Sie beeilte sich, zur Leiter zurückzukommen. Eigentlich hatte sie sich vorgenommen,
ohne sich umzudrehen nach oben zu klettern, aber wie erwartet machte ihr ihre
Neugier einen Strich durch die Rechnung. Sie drehte sich wieder in die Richtung der
Wand mit dem seltsamen Wort. Da sah sie es wieder. Klar und deutlich. Wie
gedruckt. Und mit einem mal fiel ihr auf, dass sie die Linien lesen konnte. Sie konnte
sie tatsächlich lesen! Das waren keine Muster, sondern eine Schrift! Aufgeregt
kletterte Hedwig nach oben und hievte sich zurück in den modrigen Gang, um ihren
Freunden von ihrer Entdeckung zu berichten. Nur Marie durfte sie nichts sagen.
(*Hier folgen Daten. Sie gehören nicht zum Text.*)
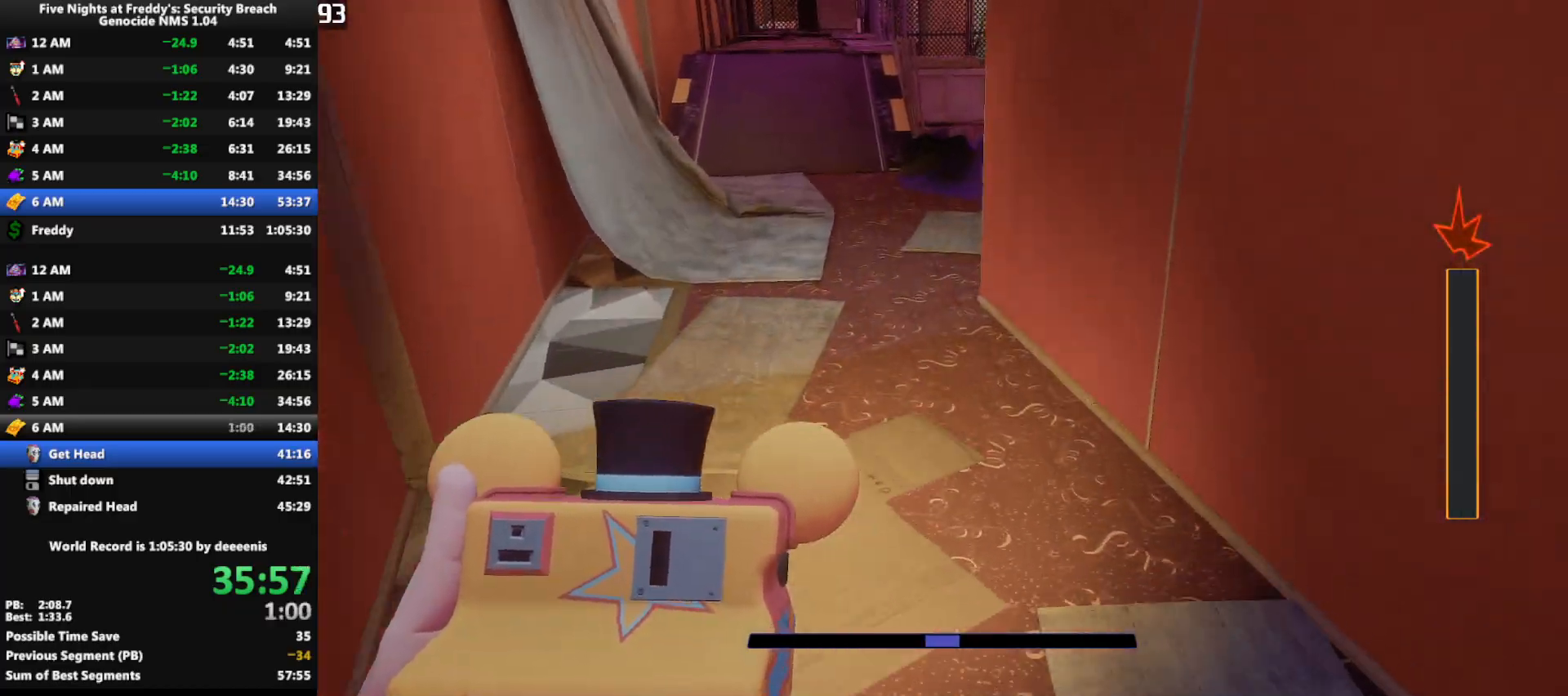
{"keys": ["w"], "mouse": [], "events": [[250, "shift", "down"], [350, "space", "down"], [383, "shift", "up"], [383, "space", "up"]]}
Sonst kam die sicher auf die Idee, im geheimen Raum nachzuschauen. Und da war ja
jetzt Gundula.
Gerade hatte Hedwig sich wieder aufs Bett gesetzt, als die Zimmertür aufsprang.
Herein kam Marie. Grußlos steuerte sie auf ihr Bett zu und warf ihr Griechischbuch
darauf. „Na, wie war´s?“ Hedwig war froh, heute kein Hebräisch gehabt zu haben.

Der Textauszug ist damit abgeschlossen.